The Teamsters's strike at ProLogix is beginning to bite. Overheard near a small grocery store newsstand in Cambridge: "The magazines haven't come in, we won't see them 'til Friday, if then. They're on strike, you know." Oh, dear.

Since most magazines can't change their publication schedules and since 75% of a magazine's sales come in the first two weeks after its issue's on-sale date, this is not a small problem. We expect reports of disastrous sell-through rates with magazines arriving late, huge returns or issues never reaching the stands at all. The ripple effect, on subscriptions, on readership, on ad sales is hard to estimate but distressing to contemplate.

(See the item below on the ProLogix strike)

Tuesday, May 03, 2005

National Magazine Awards nominations

Click on the headline to go direct to the National Magazine Awards Foundation website and see the 2005 nominees. The winners will be announced June 10 in Toronto.

Nice to see that the Foundation Award for Outstanding Achievement will be given to Paul Jones, until recently the Publisher of Maclean's, Executive Vice-President of the News and Business Group at Rogers and one of the stalwarts of the industry.

Food and Dreck

Today's Globe and Mail Review section has finally caught up to a month-old story: the Canadian Magazine Publishers Association criticism of Food and Drink magazine. In this weblog (passim), we have talked about the issue. How the Liquor Control Board of Ontario uses the glossy controlled mag as a marketing device, paying roughly $5 million to publish a free magazine that brings in about $3 million in advertising and justifying it by saying that its promotional value is $10 million extra a year in liquor and wine sales.

Along the way, it shafts legitimate magazines who have to pay for such fripperies as circulation (the LCBO distributes the magazine in all its stores and shuts out other wine and drink magazines) and cannot compete with the leverage the magazine has with booze companies who rely wholly on the LCBO for sales.

What most people don't say about Food and Drink is that it is crap. Glossy, yes, colourful, yes, printed on high quality stock, yes, and beautifully photographed. But it has the style and the soul of a catalogue. Its contents are the worst sort of bland, so-called "lifestyle" dreck. Sure, lots of people pick it up, but that's because it's free. We'll wager nobody reads it (although I wouldn't go so far as to say that nobody is influenced by it; hence the claim of a $10 million sales bump) It's a brochure on steroids, with all the editorial integrity of a billboard.

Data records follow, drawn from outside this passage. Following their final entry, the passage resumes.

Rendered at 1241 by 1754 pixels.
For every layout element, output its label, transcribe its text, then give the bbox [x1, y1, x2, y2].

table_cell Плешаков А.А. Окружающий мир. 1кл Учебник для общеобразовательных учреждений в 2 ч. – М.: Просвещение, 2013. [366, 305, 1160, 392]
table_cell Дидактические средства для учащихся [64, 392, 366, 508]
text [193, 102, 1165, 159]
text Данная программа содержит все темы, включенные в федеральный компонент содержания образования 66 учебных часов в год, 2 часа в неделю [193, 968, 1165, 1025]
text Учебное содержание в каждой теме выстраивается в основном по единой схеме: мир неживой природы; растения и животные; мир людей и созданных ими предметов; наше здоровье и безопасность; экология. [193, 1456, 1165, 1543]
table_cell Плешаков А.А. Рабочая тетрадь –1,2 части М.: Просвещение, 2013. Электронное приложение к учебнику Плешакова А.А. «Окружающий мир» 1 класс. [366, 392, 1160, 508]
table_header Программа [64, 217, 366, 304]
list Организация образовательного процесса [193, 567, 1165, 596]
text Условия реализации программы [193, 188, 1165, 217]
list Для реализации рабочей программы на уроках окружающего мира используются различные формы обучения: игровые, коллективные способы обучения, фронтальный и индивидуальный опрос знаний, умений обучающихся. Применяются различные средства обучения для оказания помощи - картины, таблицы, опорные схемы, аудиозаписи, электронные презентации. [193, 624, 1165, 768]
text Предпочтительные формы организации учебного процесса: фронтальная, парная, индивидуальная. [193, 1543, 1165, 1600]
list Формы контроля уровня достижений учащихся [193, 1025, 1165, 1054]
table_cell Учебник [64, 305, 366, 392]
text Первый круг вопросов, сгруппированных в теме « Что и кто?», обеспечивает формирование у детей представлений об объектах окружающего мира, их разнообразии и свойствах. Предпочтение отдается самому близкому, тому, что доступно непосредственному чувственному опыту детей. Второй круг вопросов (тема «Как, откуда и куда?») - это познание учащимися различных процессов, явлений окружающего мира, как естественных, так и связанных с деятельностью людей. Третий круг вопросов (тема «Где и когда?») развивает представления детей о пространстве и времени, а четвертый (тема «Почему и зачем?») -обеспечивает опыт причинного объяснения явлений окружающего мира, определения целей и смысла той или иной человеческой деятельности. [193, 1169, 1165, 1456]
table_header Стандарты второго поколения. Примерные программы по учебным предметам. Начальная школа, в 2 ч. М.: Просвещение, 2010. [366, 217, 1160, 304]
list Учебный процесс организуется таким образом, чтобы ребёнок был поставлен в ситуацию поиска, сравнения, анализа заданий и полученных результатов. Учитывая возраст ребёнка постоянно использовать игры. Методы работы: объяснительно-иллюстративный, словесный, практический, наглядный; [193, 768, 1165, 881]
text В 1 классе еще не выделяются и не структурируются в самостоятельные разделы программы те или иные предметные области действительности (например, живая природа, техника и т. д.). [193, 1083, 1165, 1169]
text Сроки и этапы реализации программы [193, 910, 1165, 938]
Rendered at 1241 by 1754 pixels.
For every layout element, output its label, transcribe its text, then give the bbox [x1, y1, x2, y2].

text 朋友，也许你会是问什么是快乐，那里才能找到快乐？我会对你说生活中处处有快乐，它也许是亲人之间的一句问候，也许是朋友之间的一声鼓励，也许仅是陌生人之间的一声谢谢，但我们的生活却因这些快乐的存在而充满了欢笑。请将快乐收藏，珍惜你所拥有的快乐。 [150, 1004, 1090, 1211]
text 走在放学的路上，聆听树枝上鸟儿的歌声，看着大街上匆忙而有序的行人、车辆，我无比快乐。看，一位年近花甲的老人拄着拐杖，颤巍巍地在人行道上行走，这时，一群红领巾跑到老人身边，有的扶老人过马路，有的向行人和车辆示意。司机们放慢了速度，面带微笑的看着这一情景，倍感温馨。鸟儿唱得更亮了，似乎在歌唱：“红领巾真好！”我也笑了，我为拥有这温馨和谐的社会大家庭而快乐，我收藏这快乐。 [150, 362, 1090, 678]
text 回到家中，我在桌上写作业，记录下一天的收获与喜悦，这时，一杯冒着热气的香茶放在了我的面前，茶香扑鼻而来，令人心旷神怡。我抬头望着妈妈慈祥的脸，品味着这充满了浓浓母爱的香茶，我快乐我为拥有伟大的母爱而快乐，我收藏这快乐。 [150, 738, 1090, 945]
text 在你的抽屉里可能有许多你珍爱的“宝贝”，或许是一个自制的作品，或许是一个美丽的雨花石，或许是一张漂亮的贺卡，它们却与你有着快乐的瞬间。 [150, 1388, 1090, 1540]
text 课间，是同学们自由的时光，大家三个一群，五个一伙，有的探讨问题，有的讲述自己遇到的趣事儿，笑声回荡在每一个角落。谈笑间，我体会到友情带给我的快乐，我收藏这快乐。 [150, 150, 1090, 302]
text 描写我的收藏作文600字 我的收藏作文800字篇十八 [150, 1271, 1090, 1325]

We shouldn't begrudge the freelance contributors taking the LCBO's money; go for it, we say. But it's still crap, and it's predatory crap, having tilted the so-called level playing field so far to its advantage that it is shameful. Your tax dollars at work.

[P.S. the 2005 Print Measurement Bureau shows that F & D is female-skewed: 1.3 million female readers; 863,000 men. I have no idea what this means.]

Monday, May 02, 2005

Northern exposure

Utne magazine's May-June issue contains a glowing article by Associate Editor Leif Utne called Maple Leaf Rags, celebrating the boom in indie magazines in Toronto. It trumpeted successes such as The Walrus (repeating the overblown claim of 50,000 paid circulation) and misspelled Maclean's as McLean's. But it's nice to be noticed.